> **Action item**
Please reproduce all of the material below, replacing "centimetres" with "centimeters" everywhere it occurs and leaving everything else the same.

===============

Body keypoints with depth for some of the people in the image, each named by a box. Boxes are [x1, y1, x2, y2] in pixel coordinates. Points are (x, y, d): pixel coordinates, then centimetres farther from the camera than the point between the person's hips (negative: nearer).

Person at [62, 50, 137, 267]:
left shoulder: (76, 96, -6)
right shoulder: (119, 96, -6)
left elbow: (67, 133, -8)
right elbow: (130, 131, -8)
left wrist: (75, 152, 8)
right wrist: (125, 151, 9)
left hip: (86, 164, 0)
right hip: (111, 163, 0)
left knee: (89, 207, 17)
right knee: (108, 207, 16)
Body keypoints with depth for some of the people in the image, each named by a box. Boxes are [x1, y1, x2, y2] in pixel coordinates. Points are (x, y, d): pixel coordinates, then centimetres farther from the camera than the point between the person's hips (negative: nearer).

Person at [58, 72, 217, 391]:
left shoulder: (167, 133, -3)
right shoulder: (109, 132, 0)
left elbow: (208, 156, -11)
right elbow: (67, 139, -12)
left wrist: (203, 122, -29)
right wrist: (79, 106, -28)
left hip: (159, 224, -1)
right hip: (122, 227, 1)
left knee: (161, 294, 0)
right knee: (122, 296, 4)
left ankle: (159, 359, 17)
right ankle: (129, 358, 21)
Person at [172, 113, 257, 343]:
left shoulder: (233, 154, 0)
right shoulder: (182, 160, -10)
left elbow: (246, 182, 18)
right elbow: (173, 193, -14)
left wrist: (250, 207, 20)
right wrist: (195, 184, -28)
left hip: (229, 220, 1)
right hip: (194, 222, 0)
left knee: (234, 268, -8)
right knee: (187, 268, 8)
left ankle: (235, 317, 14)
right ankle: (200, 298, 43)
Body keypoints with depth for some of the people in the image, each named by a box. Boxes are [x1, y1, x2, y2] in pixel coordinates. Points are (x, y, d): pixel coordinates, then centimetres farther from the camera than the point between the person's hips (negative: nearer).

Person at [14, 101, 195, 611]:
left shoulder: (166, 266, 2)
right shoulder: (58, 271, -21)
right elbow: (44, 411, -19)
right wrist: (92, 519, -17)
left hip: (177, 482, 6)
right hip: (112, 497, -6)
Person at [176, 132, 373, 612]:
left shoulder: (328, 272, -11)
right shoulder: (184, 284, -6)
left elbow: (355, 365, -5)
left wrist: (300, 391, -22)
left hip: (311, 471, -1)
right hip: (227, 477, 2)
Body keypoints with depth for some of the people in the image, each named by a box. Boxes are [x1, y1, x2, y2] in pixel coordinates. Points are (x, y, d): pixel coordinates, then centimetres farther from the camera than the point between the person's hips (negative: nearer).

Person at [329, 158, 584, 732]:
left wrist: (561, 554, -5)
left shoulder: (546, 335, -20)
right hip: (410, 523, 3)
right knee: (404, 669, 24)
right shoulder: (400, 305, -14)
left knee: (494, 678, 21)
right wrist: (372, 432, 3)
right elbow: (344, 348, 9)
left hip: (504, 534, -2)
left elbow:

===============

> **Answer to this problem**
Body keypoints with depth for some of the people in the image, each named by a box. Boxes are [x1, y1, x2, y2] in pixel coordinates. Points are (x, y, d): pixel coordinates, then centimeters farther from the camera than the point between the person's hips (negative: nearer).

Person at [62, 50, 137, 267]:
left shoulder: (76, 96, -6)
right shoulder: (119, 96, -6)
left elbow: (67, 133, -8)
right elbow: (130, 131, -8)
left wrist: (75, 152, 8)
right wrist: (125, 151, 9)
left hip: (86, 164, 0)
right hip: (111, 163, 0)
left knee: (89, 207, 17)
right knee: (108, 207, 16)
Body keypoints with depth for some of the people in the image, each named by a box. Boxes are [x1, y1, x2, y2] in pixel coordinates. Points are (x, y, d): pixel coordinates, then centimeters farther from the camera than the point between the person's hips (negative: nearer).

Person at [58, 72, 217, 391]:
left shoulder: (167, 133, -3)
right shoulder: (109, 132, 0)
left elbow: (208, 156, -11)
right elbow: (67, 139, -12)
left wrist: (203, 122, -29)
right wrist: (79, 106, -28)
left hip: (159, 224, -1)
right hip: (122, 227, 1)
left knee: (161, 294, 0)
right knee: (122, 296, 4)
left ankle: (159, 359, 17)
right ankle: (129, 358, 21)
Person at [172, 113, 257, 343]:
left shoulder: (233, 154, 0)
right shoulder: (182, 160, -10)
left elbow: (246, 182, 18)
right elbow: (173, 193, -14)
left wrist: (250, 207, 20)
right wrist: (195, 184, -28)
left hip: (229, 220, 1)
right hip: (194, 222, 0)
left knee: (234, 268, -8)
right knee: (187, 268, 8)
left ankle: (235, 317, 14)
right ankle: (200, 298, 43)
Body keypoints with depth for some of the people in the image, each named by a box. Boxes are [x1, y1, x2, y2] in pixel coordinates. Points are (x, y, d): pixel coordinates, then centimeters farther from the camera than the point between the person's hips (negative: nearer).

Person at [14, 101, 195, 611]:
left shoulder: (166, 266, 2)
right shoulder: (58, 271, -21)
right elbow: (44, 411, -19)
right wrist: (92, 519, -17)
left hip: (177, 482, 6)
right hip: (112, 497, -6)
Person at [176, 132, 373, 612]:
left shoulder: (328, 272, -11)
right shoulder: (184, 284, -6)
left elbow: (355, 365, -5)
left wrist: (300, 391, -22)
left hip: (311, 471, -1)
right hip: (227, 477, 2)
Body keypoints with depth for some of the people in the image, each named by a box. Boxes are [x1, y1, x2, y2] in pixel coordinates. Points are (x, y, d): pixel coordinates, then centimeters farther from the camera than the point between the person's hips (negative: nearer).

Person at [329, 158, 584, 732]:
left wrist: (561, 554, -5)
left shoulder: (546, 335, -20)
right hip: (410, 523, 3)
right knee: (404, 669, 24)
right shoulder: (400, 305, -14)
left knee: (494, 678, 21)
right wrist: (372, 432, 3)
right elbow: (344, 348, 9)
left hip: (504, 534, -2)
left elbow:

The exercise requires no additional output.